14 DAY TRIAL // We all knew that a powerful antivirus supposed to block threats and protect your computer can turn into a serious danger for your computer due to several reasons. But as Sergio Alvarez and Thierry Zoller, N.runs security researchers, stated, the vulnerabilities discovered in the antivirus technologies can be easily used by hackers to exploit an affected system. SecurityFocus informed that the two security experts discovered no less than "80 parsing vulnerabilities in various antivirus products," a matter that should really raise concerns among the security vendor that aim to protect users' computers.
"Current AV DiD (antivirus defense-in-depth) implementations define 'the worst possible way' an antivirus product may fail as 'Fails to detect a threat' or 'Fails to detect a virus,' whereas in reality the worst possible way is a more severe one: Compromise of the underlying OS (operating system) through the antivirus engine," the two researchers stated according to SecurityFocus.
The report published by Sergio Alvarez and Thierry Zolller and uploaded on the N.runs' official page includes numerous antivirus-related details as well as traditional facts which should not be trusted by the consumers.

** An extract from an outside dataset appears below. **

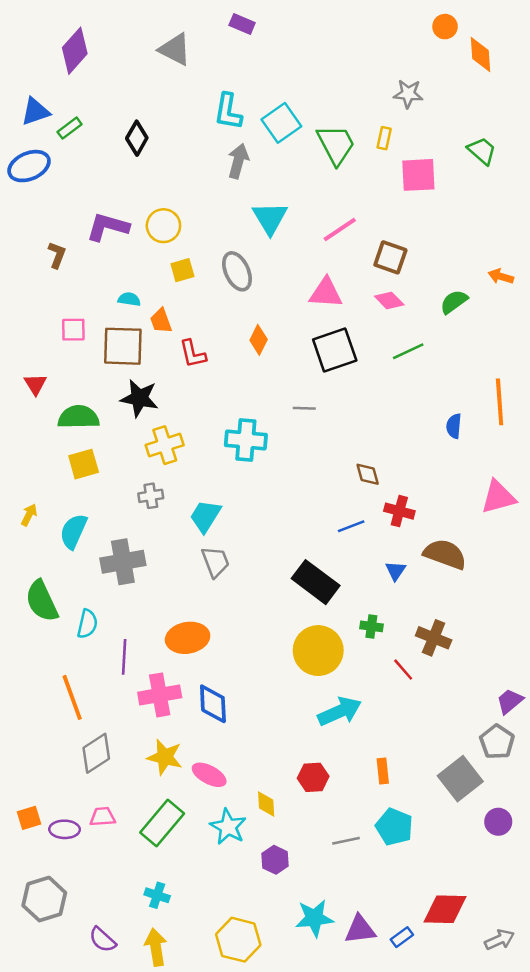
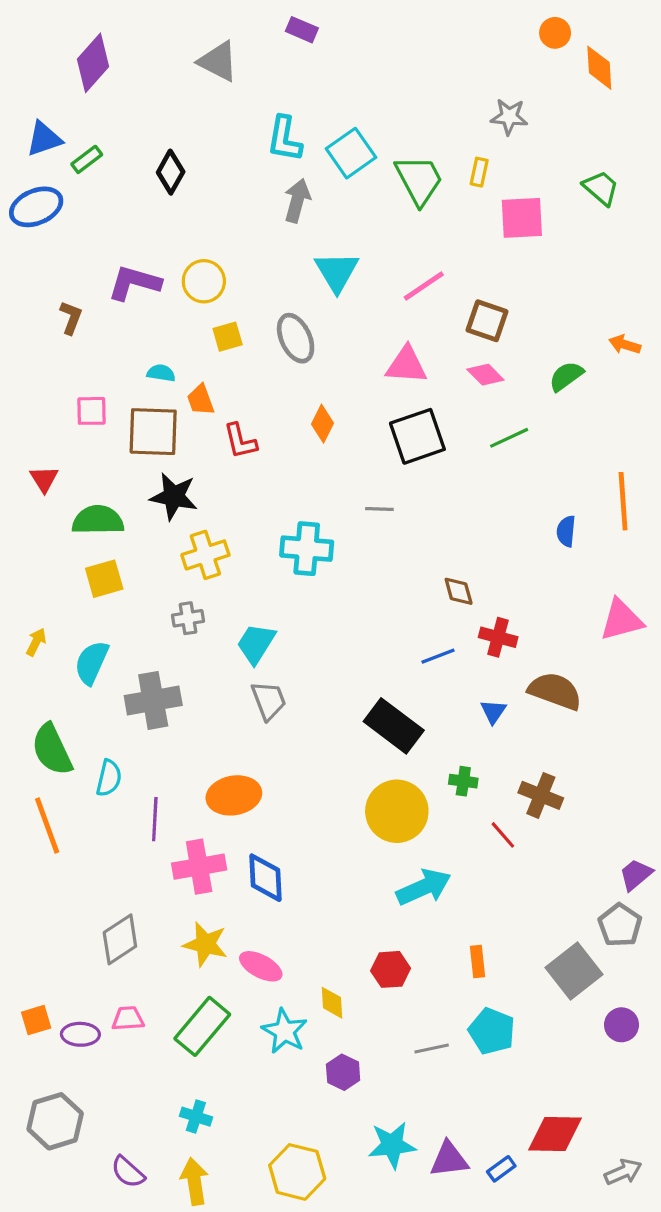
orange line: (72, 697) -> (47, 825), moved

For example, "Antivirus Software is secure," "I use Antivirus Software, I will not get infected" or "My Antivirus Software detects even unknown viruses" are only old myths which are pretty silly these days.
Now we're sure that a simple vulnerability discovered in one of our powerful antivirus technologies can make the application meant to protect our computers really dangerous for the data stored on them. Certainly, we also need an experienced hacker to be able to exploit the flaws but since there are numerous websites and communities talking about them, the attackers can stay up-to-date with the latest security glitches with ease.
Just one tiny piece of advice: keep your antivirus updated with the latest virus definitions and don't forget to apply the latest patches as soon as possible because they are always meant to correct the newest issues discovered in the applications.